Why do you have to go and make things so…

It looks like everyone’s favorite Canadian (after Alex Trebek, Michael J. Fox, and the late Peter Jennings) is having a bit of trouble with the mother tongue. It’s been getting her quite frustrated (thanks for the tip Mona):

Napanee, Ontario native Avril Lavigne is showing appreciation for her fans around the world, and looking to sell a lot more albums, by recording her new “Girlfriend” single in eight different languages.

While some detractors aren’t convinced that Lavigne has mastered English yet, her annoying single can now be heard in Mandarin, Japanese, Spanish, French, German, Italian and Portuguese. Lavigne even went so far as trying to record it in Hindi, but the language was too difficult to match the song’s western rhythm, said manager Terry McBride in a Canadian Press interview following his keynote address at Toronto’s Royal York Hotel as part of the Canadian Music Week conference. McBride said that Portuguese was the hardest language to learn, next to Hindi, and that the singer spent hours studying foreign language recordings before going into the studio to record the song. [Link]

Obviously Lavigne, an icon of the punk rock movement, didn’t have the right Hindi tutor. I’m sorry but am I the only one offended here? Don’t be tellin’ me that Mandarin is any easier than Hindi. Why do Indians always seem to get shafted? Why did she have to make the Hindi version of her song match the white man’s “western rythym?” So let’s watch the video together and imagine it in Hindi. Lavigne, you’ve let us down this time.

55 thoughts on “Why do you have to go and make things so…

  1. Adams was like 12 in 1969. The producers made him change the original title of his song which was something like Summer of 75.

    Actually, it’s an open secret in the Canadian music industry that Adams is actually 78 years old. (Canadians age remarkably well, it has something to do with poutine, bur I forget exactly what.)

  2. Canada also gave us Barenaked Ladies and Bryan Adams, so don’t apologize too much for Nickelback.

    What? Hindi and Western rhythms don’t mix?

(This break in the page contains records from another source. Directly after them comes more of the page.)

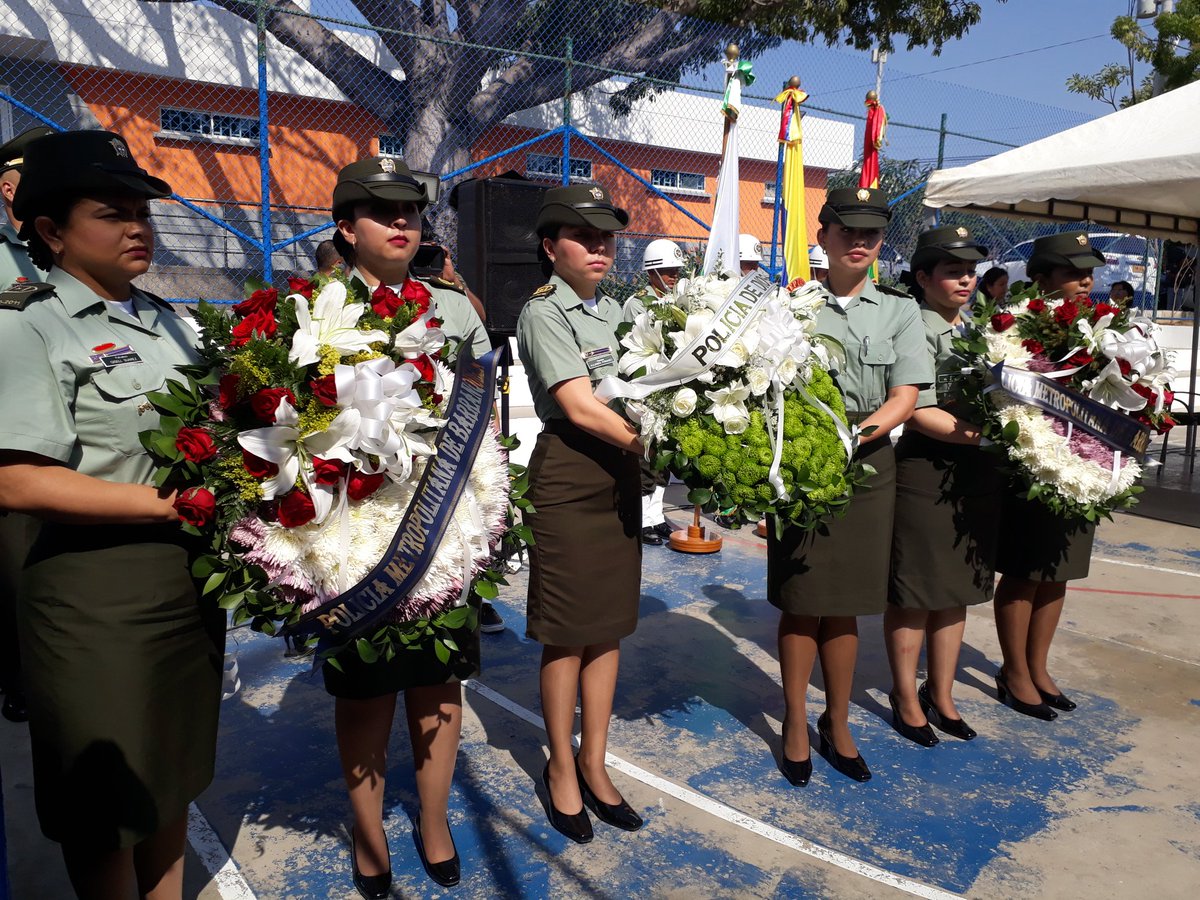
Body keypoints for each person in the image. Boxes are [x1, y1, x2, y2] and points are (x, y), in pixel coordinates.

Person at [0, 130, 225, 899]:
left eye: (143, 212)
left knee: (167, 776)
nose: (138, 227)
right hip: (92, 595)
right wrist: (171, 503)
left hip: (184, 583)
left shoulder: (167, 320)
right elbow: (19, 483)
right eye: (112, 212)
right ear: (51, 231)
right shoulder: (26, 324)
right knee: (104, 807)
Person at [324, 157, 492, 893]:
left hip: (438, 532)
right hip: (351, 538)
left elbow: (486, 420)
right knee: (363, 694)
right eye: (382, 211)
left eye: (411, 213)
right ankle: (368, 837)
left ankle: (432, 820)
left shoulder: (453, 310)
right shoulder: (314, 308)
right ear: (345, 226)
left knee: (437, 685)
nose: (401, 223)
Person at [767, 187, 931, 785]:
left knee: (846, 609)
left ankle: (838, 723)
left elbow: (906, 395)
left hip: (866, 468)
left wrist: (853, 435)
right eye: (847, 231)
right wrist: (810, 445)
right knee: (801, 600)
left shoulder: (899, 310)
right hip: (801, 467)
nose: (859, 242)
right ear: (824, 237)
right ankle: (792, 721)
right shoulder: (789, 308)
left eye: (871, 234)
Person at [516, 183, 645, 843]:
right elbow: (580, 406)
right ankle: (560, 767)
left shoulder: (620, 311)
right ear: (551, 246)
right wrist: (657, 444)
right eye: (584, 237)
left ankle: (595, 762)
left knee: (608, 627)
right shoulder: (544, 313)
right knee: (568, 630)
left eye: (606, 237)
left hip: (619, 475)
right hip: (571, 473)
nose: (599, 247)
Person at [885, 225, 1000, 746]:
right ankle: (905, 696)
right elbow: (919, 410)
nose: (965, 280)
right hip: (927, 469)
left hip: (973, 472)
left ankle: (942, 693)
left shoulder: (982, 328)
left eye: (970, 271)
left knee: (955, 589)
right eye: (952, 271)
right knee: (916, 592)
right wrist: (988, 438)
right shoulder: (913, 326)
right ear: (923, 277)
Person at [992, 231, 1106, 722]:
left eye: (1088, 271)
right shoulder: (1014, 327)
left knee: (1059, 570)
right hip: (1033, 463)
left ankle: (1038, 668)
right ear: (1041, 278)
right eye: (1072, 271)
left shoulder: (1103, 327)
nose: (1085, 279)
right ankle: (1014, 670)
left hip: (1085, 463)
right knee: (1025, 570)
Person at [0, 126, 54, 724]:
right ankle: (19, 676)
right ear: (10, 190)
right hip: (16, 432)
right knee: (17, 564)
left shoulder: (73, 252)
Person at [623, 238, 684, 545]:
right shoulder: (637, 303)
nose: (674, 276)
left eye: (676, 270)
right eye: (668, 271)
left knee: (665, 459)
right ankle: (644, 518)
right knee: (647, 458)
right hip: (647, 392)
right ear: (652, 272)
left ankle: (657, 515)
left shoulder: (679, 301)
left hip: (671, 390)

Didn’t anyone hear any of the Hindi soundtracks coming out late 2005? Ek Khiladi Ek Haseena? Garam Masala? Ek Ajnabee? Lots of songs with obvious (and in some places ripped off) western sounds. (Now things are swinging back towards a more traditional or at least more grown-up sound…) It’s a copout cos Avril can’t pronounce ‘ladka’ .. hehehe

    Anyway, I’m not offended that she didn’t record in Hindi – it’s probably a blessing 🙂

  3. “Canada also gave us Barenaked Ladies and Bryan Adams”

    then again some us would like them to apologize for those two as well. I have actually never understood the love a lot of desis have for Bryan Adams. He must be a god in India.

  4. I can give you some input into why Hindi may have been difficult. I grew up in India and have learned five European languages, two of them like a native speaker and the others getting there, but I still speak lousy Hindi. I wanted to learn Tamil but couldn’t find a good class.
    Indian languages have no good learning materials or teachers, period. India is linguistically stuck in a sort of Dark Ages that treats language like a literary construct rather than a medium of communication. We have no concept of professional language study. I’m not surprised this lady found Hindi difficult compared to Mandarin. Hindi is incomparably a simpler language in terms of grammar, vocabulary and phonetics for English speakers to grasp, but the available materials and instructors for Mandarin are incomparably clearer and easier to grasp.